> [SOURCE]:
· · · · ·

Replacing the wiring
sounded simple enough when I got started, but I eventually figured out
that just putting new wires where the old ones had been wasn't going to
cut it. I couldn't match the existing wiring up to the
diagrams in the parts book, and there was no existing wiring at all
connected to the
generator.
The generator had a voltage regulator mounted on top of it, but
the tractor had evidently started life with a cutout relay instead.
A cutout relay lets current flow from the generator to
the battery but prevents it from going the other way, so you can charge
the battery up but it won't just drain back down through the generator.
The tractor operator controls the charging rate with the
light switch, which has four positions: High, Low, Dim, and
Bright.
If the lights are on (Dim or Bright), the generator charges
the battery at the high
rate. If the lights are off, the generator charges at either
the high or low rate depending on the switch position. Too
little
charging and the battery will run down; too much and the battery can be
damaged. An automatic voltage regulator has the same
basic job as the cutout relay, letting current
flow from the battery to the generator but not the other way around,
but it also solves the under- or over-charging problem. It
lets current flow from the generator to the battery whenever the battery
voltage is lower than it ought to be, but then stops as soon
as the battery is charged back up.

· · · · ·

[Dataset entries]
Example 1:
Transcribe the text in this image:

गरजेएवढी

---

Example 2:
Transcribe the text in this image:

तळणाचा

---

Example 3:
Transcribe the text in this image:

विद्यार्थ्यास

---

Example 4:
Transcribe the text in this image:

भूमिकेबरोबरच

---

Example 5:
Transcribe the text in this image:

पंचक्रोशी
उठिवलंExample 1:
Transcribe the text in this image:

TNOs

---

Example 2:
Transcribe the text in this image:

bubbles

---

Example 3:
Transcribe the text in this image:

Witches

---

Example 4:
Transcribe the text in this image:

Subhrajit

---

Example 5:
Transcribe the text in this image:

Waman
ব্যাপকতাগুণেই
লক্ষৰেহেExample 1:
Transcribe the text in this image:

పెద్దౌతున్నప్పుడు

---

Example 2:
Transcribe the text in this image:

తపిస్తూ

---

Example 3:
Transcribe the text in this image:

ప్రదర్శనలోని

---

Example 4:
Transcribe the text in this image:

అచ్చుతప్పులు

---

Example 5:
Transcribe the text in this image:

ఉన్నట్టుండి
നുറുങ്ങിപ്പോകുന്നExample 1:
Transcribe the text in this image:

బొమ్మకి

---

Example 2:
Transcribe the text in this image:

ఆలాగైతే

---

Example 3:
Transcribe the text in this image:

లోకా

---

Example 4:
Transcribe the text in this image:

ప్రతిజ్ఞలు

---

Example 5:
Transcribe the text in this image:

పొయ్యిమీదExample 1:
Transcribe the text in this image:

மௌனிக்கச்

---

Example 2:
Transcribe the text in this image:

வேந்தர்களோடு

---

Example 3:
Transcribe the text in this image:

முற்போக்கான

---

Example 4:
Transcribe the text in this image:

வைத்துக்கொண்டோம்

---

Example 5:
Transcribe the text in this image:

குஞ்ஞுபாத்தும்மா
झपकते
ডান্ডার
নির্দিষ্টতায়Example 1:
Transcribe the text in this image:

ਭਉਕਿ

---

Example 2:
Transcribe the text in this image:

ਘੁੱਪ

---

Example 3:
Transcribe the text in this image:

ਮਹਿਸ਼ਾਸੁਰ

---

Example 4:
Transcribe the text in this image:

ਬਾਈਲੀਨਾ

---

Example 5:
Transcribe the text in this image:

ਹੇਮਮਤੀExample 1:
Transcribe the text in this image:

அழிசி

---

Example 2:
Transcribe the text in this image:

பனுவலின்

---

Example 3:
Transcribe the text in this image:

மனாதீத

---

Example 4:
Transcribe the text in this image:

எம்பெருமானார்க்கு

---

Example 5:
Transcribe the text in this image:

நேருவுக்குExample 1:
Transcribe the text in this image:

· · · · ·

> [WRITTEN TASK]: Reproduce everything in the tractor wiring text above from "Replacing the wiring" down to "through the generator.".

> [TASK OUTPUT]:
Replacing the wiring
sounded simple enough when I got started, but I eventually figured out
that just putting new wires where the old ones had been wasn't going to
cut it. I couldn't match the existing wiring up to the
diagrams in the parts book, and there was no existing wiring at all
connected to the
generator.
The generator had a voltage regulator mounted on top of it, but
the tractor had evidently started life with a cutout relay instead.
A cutout relay lets current flow from the generator to
the battery but prevents it from going the other way, so you can charge
the battery up but it won't just drain back down through the generator.